Threats to cyber security are now evolving so rapidly that organisations are struggling to keep on top of them – but two researchers at Glasgow Caledonian University believe they have found a solution.

Dr Mehdi Yousefi and Riccardo Lazzarini, of GCU’s School of Computing, Engineering and Built Environment, have developed a tool which helps organisations triage cyber threats and focus their resources on the most critical.

The researchers said the rate at which software vulnerabilities are discovered is growing. The National Vulnerability Database includes hundreds of thousands of vulnerabilities, and 10% of these entries were added in the past year alone.

Their tool uses artificial intelligence to scan an organisation’s network infrastructure and services to find vulnerabilities. It then monitors several factors: how easy each vulnerability is to exploit, the time it takes to exploit each vulnerability and the current availability of code that is able to exploit the vulnerability. Once these factors are established, the tool ranks the threats in order of which the organisation should focus on tackling them. 

Dr Yousefi said: “With so many vulnerabilities, how do companies’ cyber security analysts decide which ones to deal with first, given they cannot deal with them all? Our main objective was to help them prioritise which vulnerabilities to mitigate first.”

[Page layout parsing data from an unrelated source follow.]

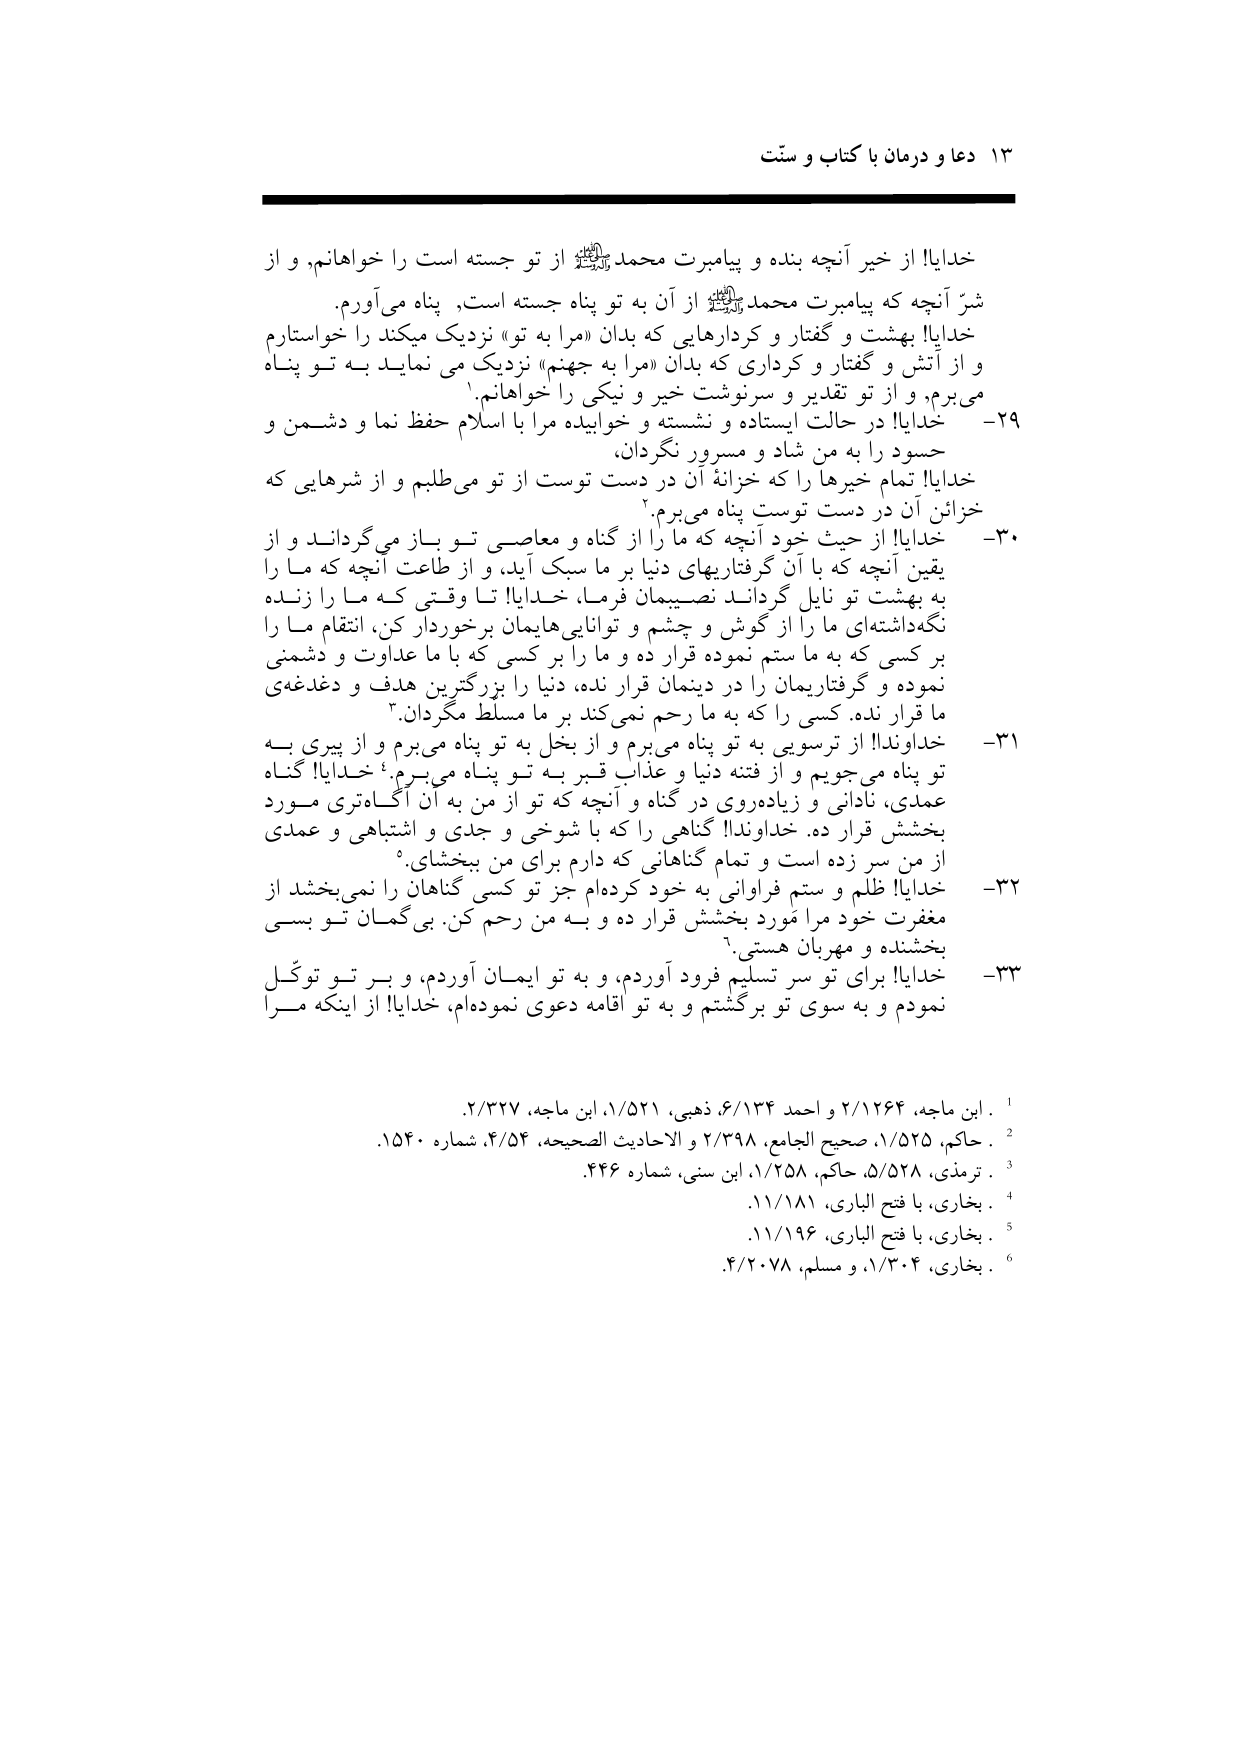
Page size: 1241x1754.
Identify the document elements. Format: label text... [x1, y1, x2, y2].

text خدایا! بهشت و گفتار و کردارهایی که بدان «مرا به تو» نزدیک میکند را خواستارم و از آتش و گفتار و کرداری که بدان «مرا به جهنم» نزدیک می نماید به تو پناه می‌برم, و از تو تقدیر و سرنوشت خیر و نیکی را خواهانم. [262, 323, 983, 411]
list خدایا! در حالت ایستاده و نشسته و خوابیده مرا با اسلام حفظ نما و دشمن و حسود را به من شاد و مسرور نگردان، [262, 411, 983, 469]
text خدایا! تمام خیرها را که خزانة آن در دست توست از تو می‌طلبم و از شرهایی که خزائن آن در دست توست پناه می‌برم. [262, 469, 983, 528]
text خدایا! از خیر آنچه بنده و پیامبرت محمدص از تو جسته است را خواهانم, و از شرّ آنچه که پیامبرت محمدص از آن به تو پناه جسته است, پناه می‌آورم. [262, 236, 983, 323]
list خدایا! برای تو سر تسلیم فرود آوردم، و به تو ایمان آوردم، و بر تو توکّل نمودم و به سوی تو برگشتم و به تو اقامه دعوی نموده‌ام، خدایا! از اینکه مرا گمراه گردانی پناه می‌برم قسم به عظمتت هیچ معبود به حقی نیست جز تو، تو زنده‌ای‌ هستی که نمی‌میرد و جن و انس می‌میرند. [262, 965, 983, 1023]
list خداوندا! از ترسویی به تو پناه می‌برم و از بخل به تو پناه می‌برم و از پیری به تو پناه می‌جویم و از فتنه دنیا و عذاب قبر به تو پناه می‌برم. خدایا! گناه عمدی، نادانی و زیاده‌روی در گناه و آنچه که تو از من به آن آگاه‌تری مورد بخشش قرار ده. خداوندا! گناهی را که با شوخی و جدی و اشتباهی و عمدی از من سر زده است و تمام گناهانی که دارم برای من ببخشای. [262, 732, 983, 878]
list خدایا! از حیث خود آنچه که ما را از گناه و معاصی تو باز می‌گرداند و از یقین آنچه که با آن گرفتاریهای دنیا بر ما سبک آید، و از طاعت آنچه که ما را به بهشت تو نایل گرداند نصیبمان فرما، خدایا! تا وقتی که ما را زنده نگه‌داشته‌ای ما را از گوش و چشم و توانایی‌هایمان برخوردار کن، انتقام ما را بر کسی که به ما ستم نموده قرار ده و ما را بر کسی که با ما عداوت و دشمنی نموده و گرفتاریمان را در دینمان قرار نده، دنیا را بزرگترین هدف و دغدغه‌ی ما قرار نده. کسی را که به ما رحم نمی‌کند بر ما مسلّط مگردان. [262, 528, 983, 732]
list خدایا! ظلم و ستمِ فراوانی به خود کرده‌ام جز تو کسی گناهان را نمی‌بخشد از مغفرت خود مرا مورد بخشش قرار ده و به من رحم کن. بی‌گمان تو بسی بخشنده و مهربان هستی. [262, 878, 983, 965]
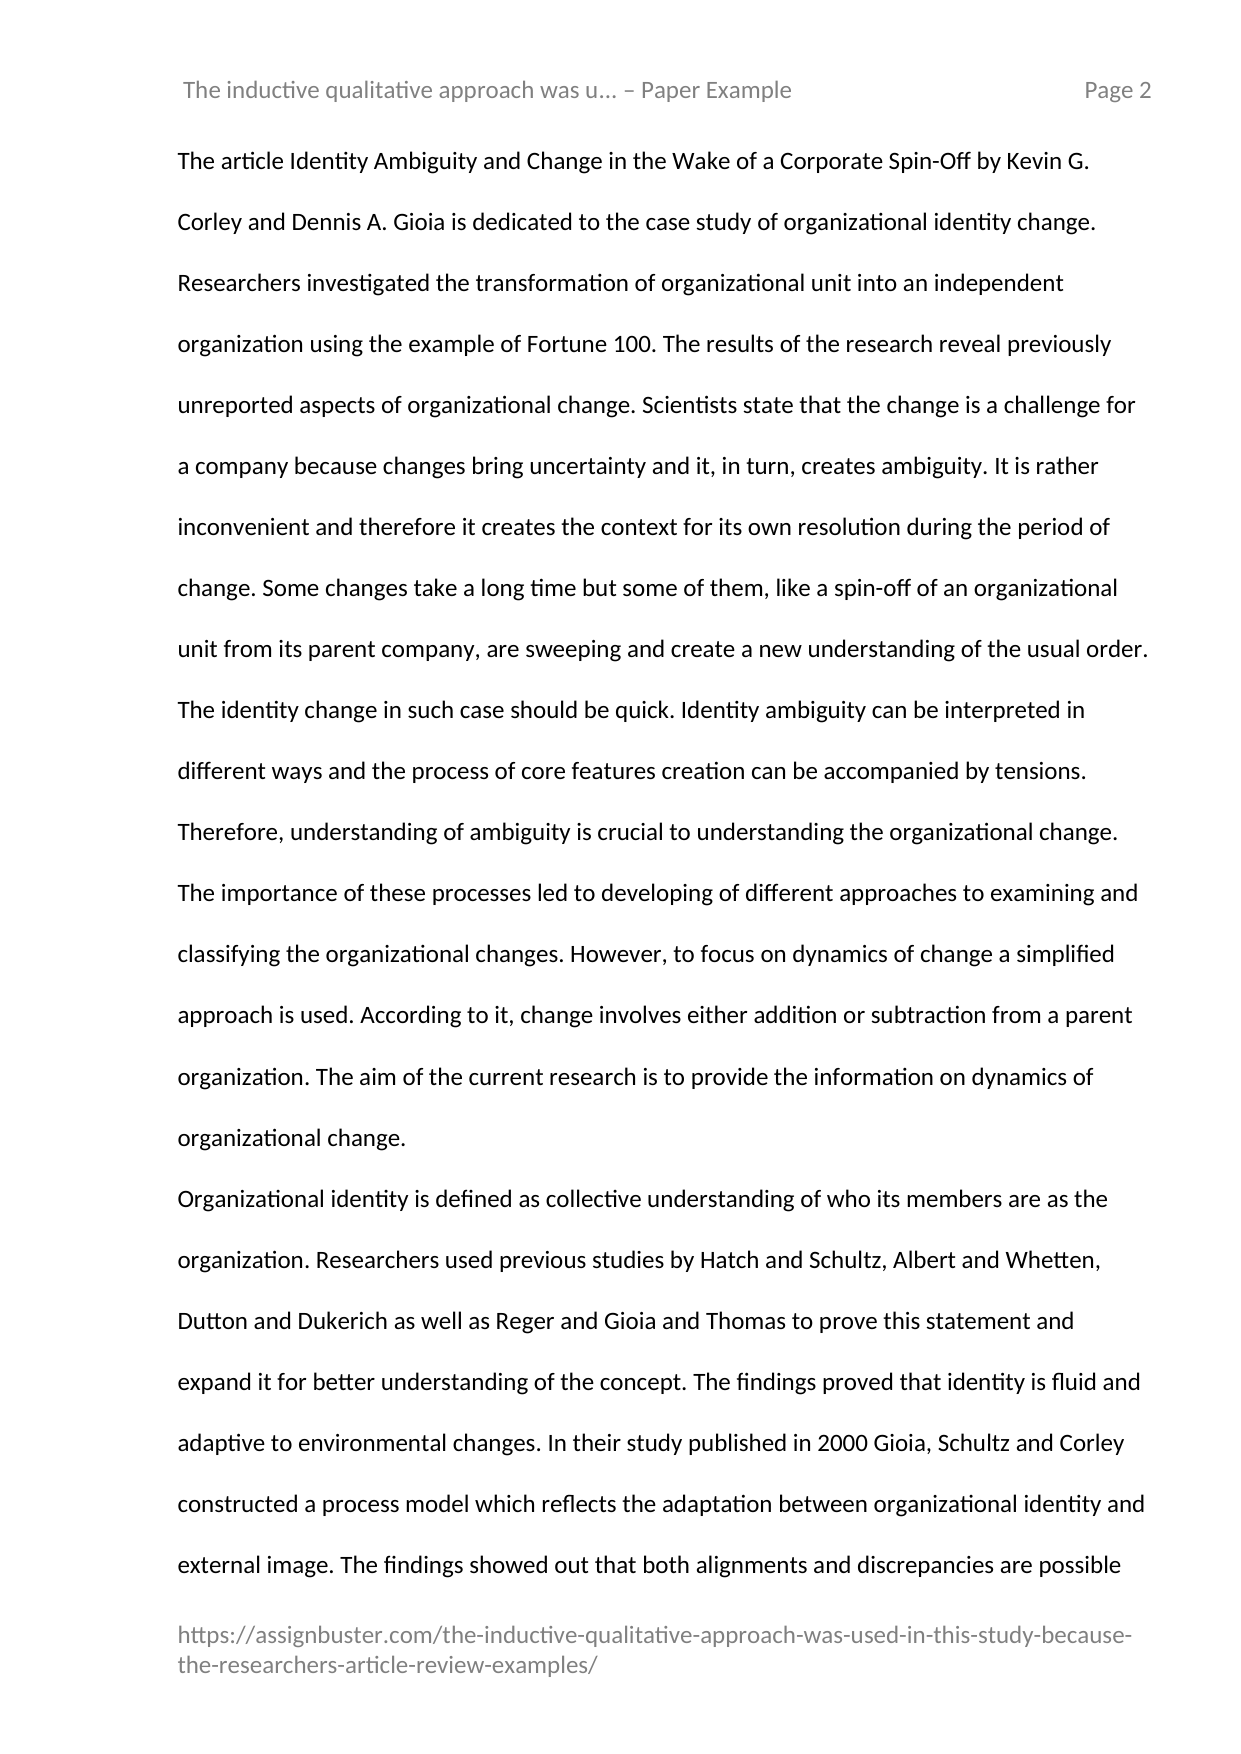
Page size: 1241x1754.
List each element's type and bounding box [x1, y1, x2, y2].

text [177, 145, 1152, 1579]
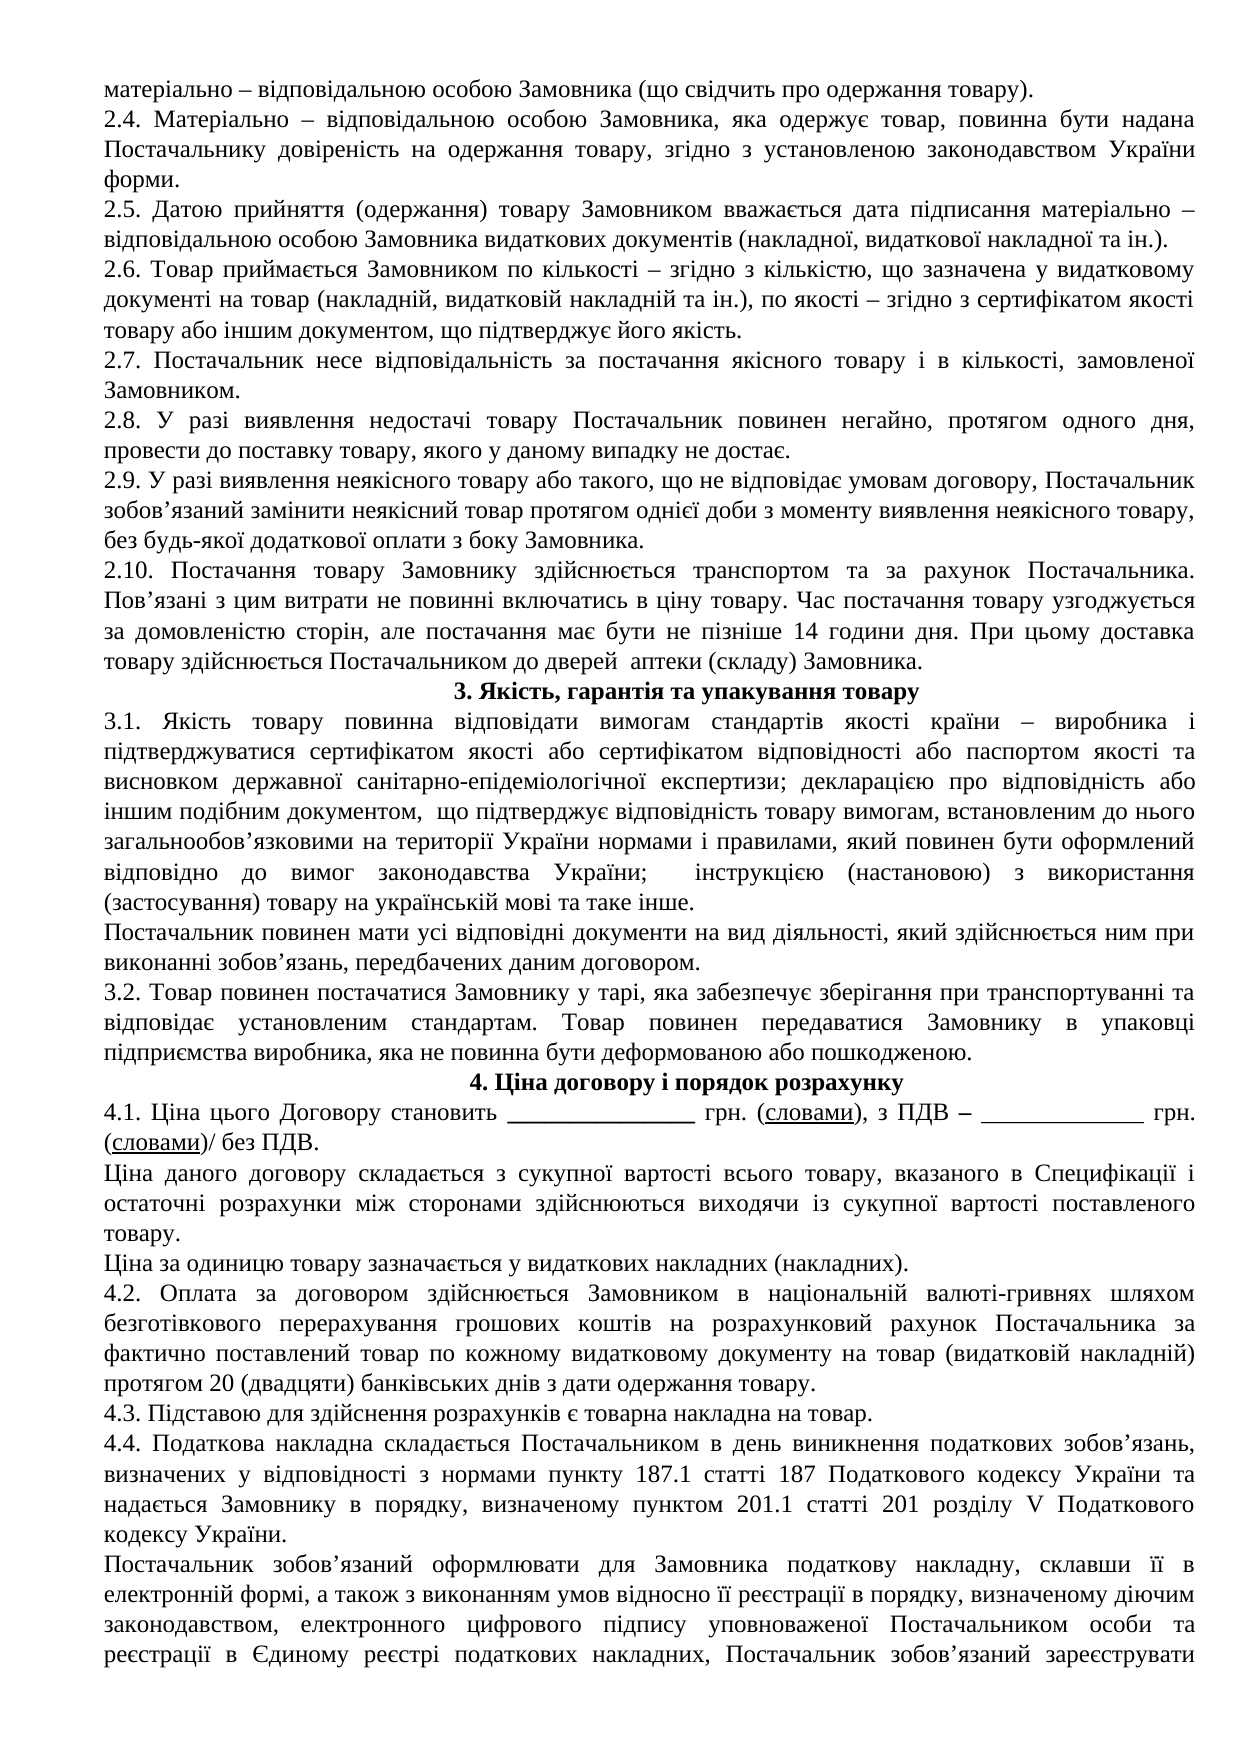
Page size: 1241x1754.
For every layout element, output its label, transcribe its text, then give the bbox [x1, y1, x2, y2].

text 2.9. У разі виявлення неякісного товару або такого, що не відповідає умовам договору, Постачальник зобов’язаний замінити неякісний товар протягом однієї доби з моменту виявлення неякісного товару, без будь-якої додаткової оплати з боку Замовника. [103, 465, 1196, 554]
text 4.3. Підставою для здійснення розрахунків є товарна накладна на товар. [103, 1398, 1196, 1427]
text 2.10. Постачання товару Замовнику здійснюється транспортом та за рахунок Постачальника. Пов’язані з цим витрати не повинні включатись в ціну товару. Час постачання товару узгоджується за домовленістю сторін, але постачання має бути не пізніше 14 години дня. При цьому доставка товару здійснюється Постачальником до дверей аптеки (складу) Замовника. [103, 556, 1196, 674]
text 4. Ціна договору і порядок розрахунку [103, 1067, 1196, 1096]
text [103, 74, 1196, 103]
text 2.8. У разі виявлення недостачі товару Постачальник повинен негайно, протягом одного дня, провести до поставку товару, якого у даному випадку не достає. [103, 405, 1196, 464]
text 3.2. Товар повинен постачатися Замовнику у тарі, яка забезпечує зберігання при транспортуванні та відповідає установленим стандартам. Товар повинен передаватися Замовнику в упаковці підприємства виробника, яка не повинна бути деформованою або пошкодженою. [103, 977, 1196, 1066]
text 3.1. Якість товару повинна відповідати вимогам стандартів якості країни – виробника і підтверджуватися сертифікатом якості або сертифікатом відповідності або паспортом якості та висновком державної санітарно-епідеміологічної експертизи; декларацією про відповідність або іншим подібним документом, що підтверджує відповідність товару вимогам, встановленим до нього загальнообов’язковими на території України нормами і правилами, який повинен бути оформлений відповідно до вимог законодавства України; інструкцією (настановою) з використання (застосування) товару на українській мові та таке інше. [103, 706, 1196, 915]
text Ціна даного договору складається з сукупної вартості всього товару, вказаного в Специфікації і остаточні розрахунки між сторонами здійснюються виходячи із сукупної вартості поставленого товару. [103, 1158, 1196, 1247]
text Постачальник повинен мати усі відповідні документи на вид діяльності, який здійснюється ним при виконанні зобов’язань, передбачених даним договором. [103, 917, 1196, 976]
text 4.1. Ціна цього Договору становить _______________ грн. (словами), з ПДВ – _____________ грн. (словами)/ без ПДВ. [103, 1097, 1196, 1156]
text 3. Якість, гарантія та упакування товару [103, 676, 1196, 705]
text 2.6. Товар приймається Замовником по кількості – згідно з кількістю, що зазначена у видатковому документі на товар (накладній, видатковій накладній та ін.), по якості – згідно з сертифікатом якості товару або іншим документом, що підтверджує його якість. [103, 254, 1196, 343]
text 4.2. Оплата за договором здійснюється Замовником в національній валюті-гривнях шляхом безготівкового перерахування грошових коштів на розрахунковий рахунок Постачальника за фактично поставлений товар по кожному видатковому документу на товар (видатковій накладній) протягом 20 (двадцяти) банківських днів з дати одержання товару. [103, 1278, 1196, 1397]
text 2.7. Постачальник несе відповідальність за постачання якісного товару і в кількості, замовленої Замовником. [103, 345, 1196, 404]
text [103, 1549, 1196, 1668]
text 2.5. Датою прийняття (одержання) товару Замовником вважається дата підписання матеріально – відповідальною особою Замовника видаткових документів (накладної, видаткової накладної та ін.). [103, 194, 1196, 253]
text 4.4. Податкова накладна складається Постачальником в день виникнення податкових зобов’язань, визначених у відповідності з нормами пункту 187.1 статті 187 Податкового кодексу України та надається Замовнику в порядку, визначеному пунктом 201.1 статті 201 розділу V Податкового кодексу України. [103, 1428, 1196, 1548]
text Ціна за одиницю товару зазначається у видаткових накладних (накладних). [103, 1248, 1196, 1277]
text 2.4. Матеріально – відповідальною особою Замовника, яка одержує товар, повинна бути надана Постачальнику довіреність на одержання товару, згідно з установленою законодавством України форми. [103, 104, 1196, 193]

Mr Lazzarini added: “As security threats continue to evolve, the need to protect intellectual property, supply chains, brands, shareholder value and other digital assets has never been more critical.

“Advances in cyber security need to keep pace with today’s cyber risks. Organisations therefore find themselves in a position where most off-the-shelf solutions are no longer sufficient to address the risk. That is where we believe our tool could play a vital role.”

The researchers’ Vulnerability Prioritisation Tool was backed by Innovate UK’s Cyber Security Academic Startup Accelerator Programme. The researchers are now looking to take the product to market, aiming at medium-sized organisations which may not have the resources to invest in a dedicated full-time cyber-security team.